Posiblemente calificar a Banks, como hace el comentarista de The Guardian como un autor que “marca el estándar con el que se juzga el resto de la ciencia ficción” resulte tremendamente exagerado. Lo que sucederá en El Jugador es bastante previsible. Quizás las tres principales incógnita de la novela sean, por este orden, quién ganará la última partida, que motivo tiene Contacto para participar en el juego y quién es el misterioso personaje narrador de lo que sucede. Por lo que se refiere a las dos primeras preguntas el lector, a medida que va leyendo, no puede menos que recordar El juego de Ender y sospechar que se trata de una situación idéntica o similar a la planteada por Orson Scott Card. En cuanto a la tercera tampoco le costará mucho intuir la respuesta. El propio Banks, al final del libro, en un rasgo de humor, se permite señalar que “quizá ya la hayan adivinado, ¿y quién soy yo para privarles de la satisfacción que les habrá proporcionado el averiguarlo sin la ayuda de nadie?”

A pesar de que el pretendido suspense tiene pocos grados de intensidad la novela en su segunda parte se lee con un interés creciente.

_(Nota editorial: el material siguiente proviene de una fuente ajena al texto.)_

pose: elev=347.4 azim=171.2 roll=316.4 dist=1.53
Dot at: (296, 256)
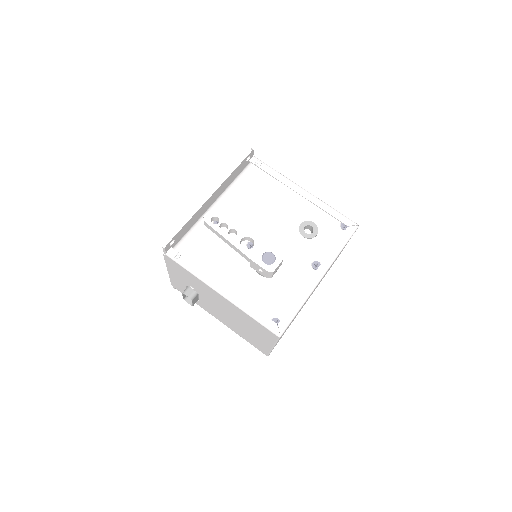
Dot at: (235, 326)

Por un lado debería sorprender que las Inteligencias Artificiales que aparecen en la novela no respondan a la imagen que de ellas se tenía hasta el momento. Digo “debería” porque parece obvio que el desfase temporal entre la fecha de la publicación original (1988) y la versión que comentamos (2007) es tan grande que lo que en aquel momento pudiera ser una novedad es actualmente de uso cotidiano. Las IA de Banks tienen sentimientos casi de niño pequeño y son extremadamente sensibles al trato que les dan los humanos, razón por la que la nave Factor limitativo acaba “confesando a Gurgeh que también había intentado dar ánimos a Flere-Imsaho (la IA) asegurándole que el humano (Gurgeh) sentía una gran respeto hacia ella y la apreciba mucho”. El aspecto sensible de los ordenadores o las IA aparecía ya anteriormente en otros lugares, recordemos por ejemplo 2001, una Odisea espacial pero en todos ellos eran considerados como “máquinas” al servicio de los humanos y no, como sucede aquí, entidades con los mismo derechos de quienes las crearon. Incluso más porque en definitiva, lo que se desprende de la novela, es que son los humanos quienes están siendo utilizados por las IA y no al revés.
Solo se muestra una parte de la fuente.